This is a kind of principled ignorance. We know some things about what kinds of variables fit in “stuff,” but we recognize that we don’t know them all. Let’s take an econometric classic as an example - what’s the effect of an additional year of education on your earnings? We can be pretty certain that demographic and socioeconomic background variables go into “stuff,” as does intelligence, personality, the kind of school you’re in, and so on. But even if we wrote out a list of fifty things and managed to control for them all, we would still say “I don’t know everything, and the world is very complex. I must still be leaving something out. I don’t believe I’ve identified a causal effect yet.”
Unsurprisingly, people who think this way rarely believe that you can identify a causal effect just by controlling for variables.
So if we can’t see the whole DGP, what can we do? Well, we can try to fill in whatever we can. That can get us a long way.
Instead of trying to map out the entire process, we will instead imagine that the data generating process looks more or less exactly like Figure 11.1, and spend all of our time asking what variables belong in “Stuff.”
Surely the actual diagram isn’t quite as simple as Figure 11.1. We know that. But we can probably think of most bad paths as simplifying in some way to this. In other words, we know it’s a problem when some third variable causes both Treatment and Outcome. There are probably enough of those variables to use up all our energies anyway, so let’s just focus on that.
That’s the question, then - what variables out there likely cause both Treatment and Outcome? Don’t worry about how those variables might cause each other, don’t worry if there are potential collider effects going on, just worry about Stuff.
Let’s take an example. We are interested in the concept of remittances, which are money that immigrants send back to their families in the country they came from. We want to know whether, among immigrants, the country that you emigrate to affects how much you send back in remittances.
What might cause both “destination country” and “remittance amount”? Anything that relates to the kind of work you do is likely to be a factor - training, education, intelligence, strength, and so on, since these will affect both which countries you’re capable of emigrating to, and how much you earn once you get there (and thus can send back). The country you’re coming from is a factor for similar reasons, although in this case it might affect what you send back because of how much your family needs it. Your culture, language, or religion might play a part - perhaps people prefer to emigrate to countries with similar cultures, languages, or religions where they might find it easier to fit in, and these same factors might influence what you can earn, or what expectations your family places upon you for remittances.
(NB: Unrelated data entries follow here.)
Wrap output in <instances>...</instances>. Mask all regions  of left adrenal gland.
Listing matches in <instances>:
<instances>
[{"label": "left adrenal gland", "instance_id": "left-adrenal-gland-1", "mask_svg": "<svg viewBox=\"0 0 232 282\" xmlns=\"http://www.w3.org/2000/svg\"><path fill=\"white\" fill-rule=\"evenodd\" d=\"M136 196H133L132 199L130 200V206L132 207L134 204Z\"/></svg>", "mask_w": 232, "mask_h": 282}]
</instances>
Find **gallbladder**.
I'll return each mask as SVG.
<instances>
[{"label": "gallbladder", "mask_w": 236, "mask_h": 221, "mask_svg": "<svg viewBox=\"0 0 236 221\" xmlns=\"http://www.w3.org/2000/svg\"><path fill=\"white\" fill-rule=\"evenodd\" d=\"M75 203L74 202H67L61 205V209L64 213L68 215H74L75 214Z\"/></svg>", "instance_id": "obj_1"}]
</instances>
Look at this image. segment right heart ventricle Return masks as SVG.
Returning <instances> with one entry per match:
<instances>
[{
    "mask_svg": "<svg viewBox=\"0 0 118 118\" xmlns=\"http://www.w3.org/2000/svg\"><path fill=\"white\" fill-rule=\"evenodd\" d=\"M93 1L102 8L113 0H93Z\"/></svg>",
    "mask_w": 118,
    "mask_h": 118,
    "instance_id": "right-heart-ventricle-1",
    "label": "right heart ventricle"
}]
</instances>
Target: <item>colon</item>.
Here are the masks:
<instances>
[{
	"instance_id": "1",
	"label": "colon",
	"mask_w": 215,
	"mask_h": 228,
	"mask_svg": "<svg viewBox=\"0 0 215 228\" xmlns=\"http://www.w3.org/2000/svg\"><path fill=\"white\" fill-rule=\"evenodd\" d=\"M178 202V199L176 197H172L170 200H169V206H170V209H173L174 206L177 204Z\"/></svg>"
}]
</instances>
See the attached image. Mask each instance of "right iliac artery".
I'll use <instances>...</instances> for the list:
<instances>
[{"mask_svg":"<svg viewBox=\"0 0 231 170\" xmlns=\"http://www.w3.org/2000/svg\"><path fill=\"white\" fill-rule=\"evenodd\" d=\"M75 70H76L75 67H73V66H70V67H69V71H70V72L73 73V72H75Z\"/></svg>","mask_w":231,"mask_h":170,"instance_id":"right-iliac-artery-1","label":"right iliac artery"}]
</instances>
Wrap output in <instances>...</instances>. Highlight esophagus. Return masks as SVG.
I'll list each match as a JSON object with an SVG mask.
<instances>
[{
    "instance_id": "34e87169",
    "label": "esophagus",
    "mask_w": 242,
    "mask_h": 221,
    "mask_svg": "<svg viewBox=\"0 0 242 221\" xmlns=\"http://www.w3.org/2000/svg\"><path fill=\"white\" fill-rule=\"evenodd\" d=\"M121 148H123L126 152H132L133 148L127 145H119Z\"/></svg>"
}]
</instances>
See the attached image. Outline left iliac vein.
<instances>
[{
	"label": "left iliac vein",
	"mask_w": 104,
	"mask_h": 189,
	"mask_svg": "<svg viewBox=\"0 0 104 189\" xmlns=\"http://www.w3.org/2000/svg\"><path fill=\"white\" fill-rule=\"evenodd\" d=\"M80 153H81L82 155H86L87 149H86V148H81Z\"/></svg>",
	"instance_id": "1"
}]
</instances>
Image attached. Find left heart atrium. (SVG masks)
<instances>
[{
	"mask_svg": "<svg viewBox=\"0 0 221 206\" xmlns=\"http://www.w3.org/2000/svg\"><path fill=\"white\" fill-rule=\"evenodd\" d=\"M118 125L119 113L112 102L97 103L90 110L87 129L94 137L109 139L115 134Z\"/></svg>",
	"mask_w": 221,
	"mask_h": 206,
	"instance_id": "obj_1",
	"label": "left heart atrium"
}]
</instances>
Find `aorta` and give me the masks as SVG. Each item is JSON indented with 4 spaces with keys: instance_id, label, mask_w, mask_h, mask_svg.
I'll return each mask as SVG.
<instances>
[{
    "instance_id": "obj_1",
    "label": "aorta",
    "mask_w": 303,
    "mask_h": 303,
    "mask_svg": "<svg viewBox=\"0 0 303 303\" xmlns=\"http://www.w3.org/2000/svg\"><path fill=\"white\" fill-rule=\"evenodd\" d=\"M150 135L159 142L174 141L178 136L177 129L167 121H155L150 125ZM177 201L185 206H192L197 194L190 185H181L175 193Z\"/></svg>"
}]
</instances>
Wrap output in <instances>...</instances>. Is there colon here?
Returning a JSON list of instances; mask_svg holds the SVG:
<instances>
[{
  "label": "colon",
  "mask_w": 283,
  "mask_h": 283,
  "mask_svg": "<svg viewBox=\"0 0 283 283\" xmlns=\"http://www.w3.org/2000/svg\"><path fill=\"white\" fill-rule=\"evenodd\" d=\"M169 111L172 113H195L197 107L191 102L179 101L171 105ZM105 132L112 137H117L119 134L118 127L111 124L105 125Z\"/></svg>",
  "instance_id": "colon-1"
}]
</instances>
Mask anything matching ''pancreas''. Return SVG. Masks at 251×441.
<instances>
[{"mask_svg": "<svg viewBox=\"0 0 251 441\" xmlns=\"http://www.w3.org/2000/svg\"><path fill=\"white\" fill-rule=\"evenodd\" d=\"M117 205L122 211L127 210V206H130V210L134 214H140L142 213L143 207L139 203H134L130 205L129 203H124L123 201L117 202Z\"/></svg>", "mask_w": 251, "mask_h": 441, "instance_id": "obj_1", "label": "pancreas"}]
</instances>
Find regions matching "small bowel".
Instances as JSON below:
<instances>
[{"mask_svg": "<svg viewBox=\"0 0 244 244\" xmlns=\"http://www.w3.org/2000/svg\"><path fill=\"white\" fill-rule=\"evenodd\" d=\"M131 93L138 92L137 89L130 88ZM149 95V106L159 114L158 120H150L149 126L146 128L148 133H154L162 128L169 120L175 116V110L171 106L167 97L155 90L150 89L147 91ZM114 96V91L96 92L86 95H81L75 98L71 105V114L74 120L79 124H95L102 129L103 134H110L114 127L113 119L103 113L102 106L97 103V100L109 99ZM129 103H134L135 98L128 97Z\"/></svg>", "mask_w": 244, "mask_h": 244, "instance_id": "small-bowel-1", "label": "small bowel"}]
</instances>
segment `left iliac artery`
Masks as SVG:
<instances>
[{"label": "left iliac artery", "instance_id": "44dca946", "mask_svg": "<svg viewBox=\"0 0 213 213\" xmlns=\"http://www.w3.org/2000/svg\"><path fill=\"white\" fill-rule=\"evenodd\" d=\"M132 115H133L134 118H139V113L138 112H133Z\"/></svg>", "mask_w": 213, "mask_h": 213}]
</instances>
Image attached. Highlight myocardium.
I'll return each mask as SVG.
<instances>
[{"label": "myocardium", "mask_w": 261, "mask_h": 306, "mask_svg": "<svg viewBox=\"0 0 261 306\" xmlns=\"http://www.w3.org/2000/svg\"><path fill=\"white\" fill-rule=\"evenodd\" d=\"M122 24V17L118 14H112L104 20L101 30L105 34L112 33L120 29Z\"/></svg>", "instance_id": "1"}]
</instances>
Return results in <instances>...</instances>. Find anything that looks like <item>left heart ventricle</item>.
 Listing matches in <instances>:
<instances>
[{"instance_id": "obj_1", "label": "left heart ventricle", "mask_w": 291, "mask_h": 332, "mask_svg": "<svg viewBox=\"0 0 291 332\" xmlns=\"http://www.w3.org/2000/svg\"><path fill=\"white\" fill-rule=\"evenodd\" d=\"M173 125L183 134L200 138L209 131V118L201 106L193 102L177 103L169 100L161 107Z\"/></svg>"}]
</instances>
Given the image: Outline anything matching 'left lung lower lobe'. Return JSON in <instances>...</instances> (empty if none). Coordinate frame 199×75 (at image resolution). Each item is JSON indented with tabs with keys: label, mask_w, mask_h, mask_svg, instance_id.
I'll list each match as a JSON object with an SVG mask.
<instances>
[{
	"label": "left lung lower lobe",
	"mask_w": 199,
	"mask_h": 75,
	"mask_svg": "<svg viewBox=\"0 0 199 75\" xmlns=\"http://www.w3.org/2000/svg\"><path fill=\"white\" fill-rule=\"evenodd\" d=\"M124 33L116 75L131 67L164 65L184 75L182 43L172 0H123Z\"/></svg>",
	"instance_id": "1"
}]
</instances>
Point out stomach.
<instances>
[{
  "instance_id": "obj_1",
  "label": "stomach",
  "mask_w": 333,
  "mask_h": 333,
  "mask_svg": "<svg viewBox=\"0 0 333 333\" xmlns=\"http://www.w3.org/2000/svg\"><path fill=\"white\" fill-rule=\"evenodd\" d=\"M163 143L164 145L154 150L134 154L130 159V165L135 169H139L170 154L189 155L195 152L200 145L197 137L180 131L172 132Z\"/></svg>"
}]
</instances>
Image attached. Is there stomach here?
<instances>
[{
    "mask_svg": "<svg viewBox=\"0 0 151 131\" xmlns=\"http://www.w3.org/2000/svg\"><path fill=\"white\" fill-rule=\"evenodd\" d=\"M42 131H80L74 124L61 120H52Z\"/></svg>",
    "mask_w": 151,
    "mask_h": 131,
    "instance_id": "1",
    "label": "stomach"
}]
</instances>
We could go on, but this is a decent list so far. We can think of these as “sources of bias” - if we don’t control for them, we won’t identify the effect. We might accidentally include some variables in here that are colliders on some path, or that are actually irrelevant, but in general, asking “what variables cause both treatment and outcome” is on the easier end of the spectrum when it comes to laying out a causal diagram.
The key deviation at this point from the approach taken in the rest of the book is that we take this list of necessary controls and… don’t use it to identify the effect.
Sure, we might control for some of them. But under this approach, we can take for granted that if we haven’t already found a variable we can’t control for, then that just means we didn’t think hard enough about it. And if we think harder and do think of one, then either we can’t control for it and we’re stuck, or we can control for it and then we still have even more thinking to do.
Instead, this list of back-door fodder serves as a starting point. A set of considerations about the kinds of things we need to control for, but which we are going to control for indirectly, perhaps without controlling for anything at all.
How can we control for Stuff without controlling for Stuff? Well, we already know one way, and it might give you a hint for the other ways. In Chapter 9 we talked about how we can isolate just some causes of the treatment that are unrelated to the outcome.
If we can do this, then, in effect, we are controlling for Stuff without controlling for any Stuff at all. The back doors simply don’t matter! And when you’re thinking that there’s no way to properly treat and close all the back doors, then doing something that makes all the back doors not matter at once sounds pretty good.
If we’re doing this, why bother thinking about all the back-door Stuff in the first place? Because it encourages us to think about whether that exogenous source of treatment we need to find a front door is actually related to some of that Stuff - making it not so exogenous any more, or letting us know we do need to control for a little bit of Stuff too. In fact, we don’t even need to think about whether our exogenous source is related to Stuff, we can actually test it ourselves - I’ll talk about this in the next section.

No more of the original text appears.